● WRITTEN TASK: Make an exact copy of the entries, and keep any pictures out of it.

● EXCERPTED RECORDS:
========================

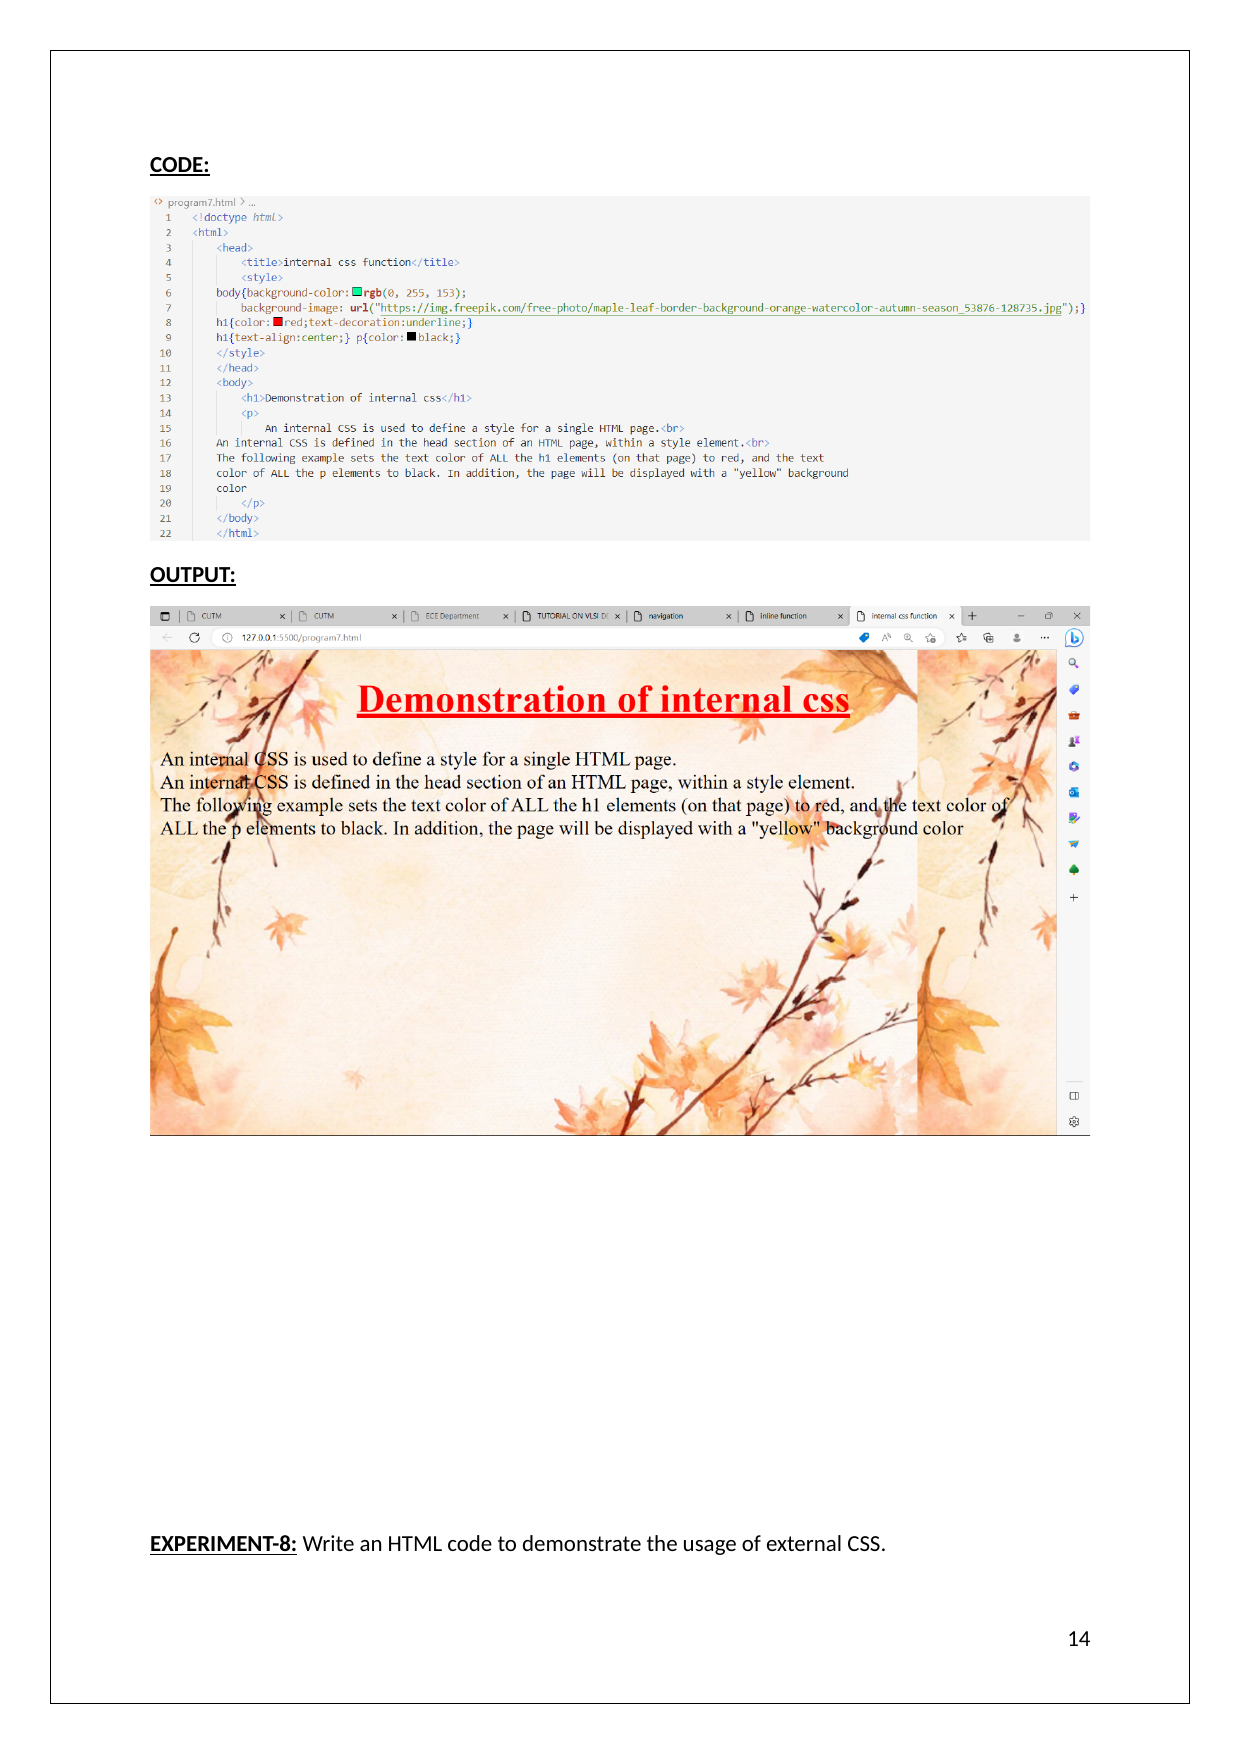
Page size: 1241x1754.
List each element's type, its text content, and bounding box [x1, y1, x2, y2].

text EXPERIMENT-8: Write an HTML code to demonstrate the usage of external CSS. [150, 1529, 1090, 1557]
picture [150, 196, 1091, 541]
picture [150, 606, 1091, 1136]
text OUTPUT: [150, 560, 1090, 588]
text CODE: [150, 150, 1090, 178]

========================

● COMPLETED EXERCISE:
Page size: 1241x1754.
List each element's type, its text content, and bounding box [x1, y1, x2, y2].

text EXPERIMENT-8: Write an HTML code to demonstrate the usage of external CSS. [150, 1529, 1090, 1557]
picture [150, 196, 1091, 541]
picture [150, 606, 1091, 1136]
text OUTPUT: [150, 560, 1090, 588]
text CODE: [150, 150, 1090, 178]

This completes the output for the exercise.